The site uses Vigen’s code to automatically generate correlations from a wealth of data, including from the US Census and the Centers for Disease Control. That means that a worrying amount of the data is about death. The site maps the correlation between the ages of Miss America winners and murders by steam, hot vapours and hot objects, for example, and the number of people electrocuted by powerlines and the marriage rate in Alabama.

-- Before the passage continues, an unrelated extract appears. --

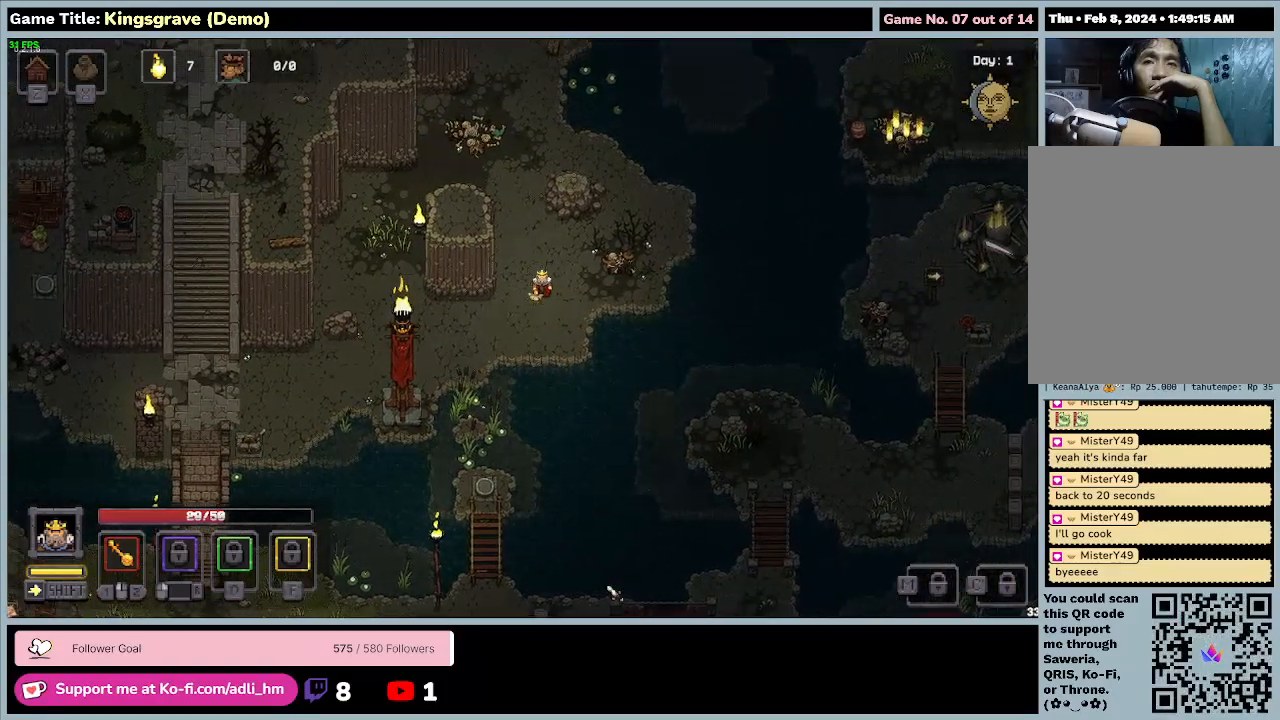
{"keys": ["d", "w"], "mouse": [], "events": []}
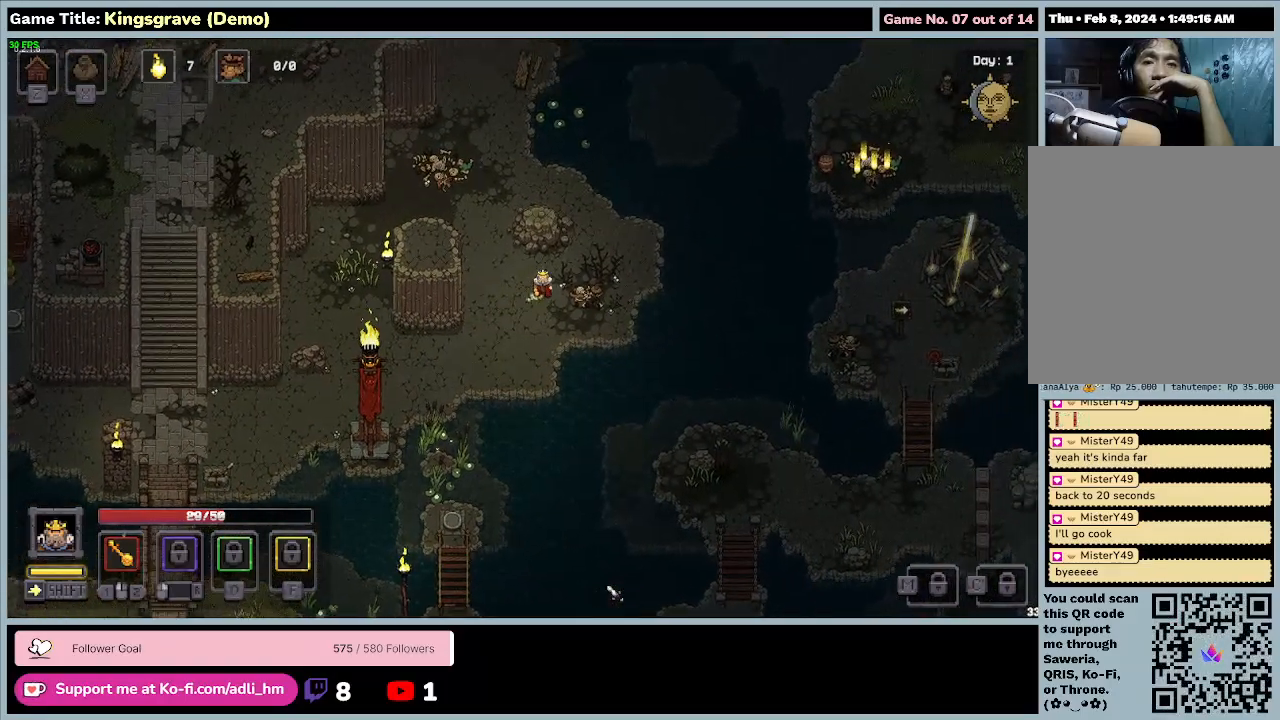
{"keys": ["d", "w"], "mouse": [], "events": []}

Other, less morbid, graphs include the startlingly close relationship between margarine and divorces. Vigen says he hopes to broaden the data in future — moving away from death rates, and using data from international statistics.
Many of the correlations are not statistically significant — and Vigen says he has been contacted by statisticians and research professors making that point. But by cleverly mapping them, by shrinking axes or leaving out unhelpful years, Vigen is able to give the impression that they are. Vigen hopes that the deceptive graphs lead people to think critically about the data he presents — so that female applicants to the Harvard Law Review need not panic about Nicolas Cage’s stalling film career.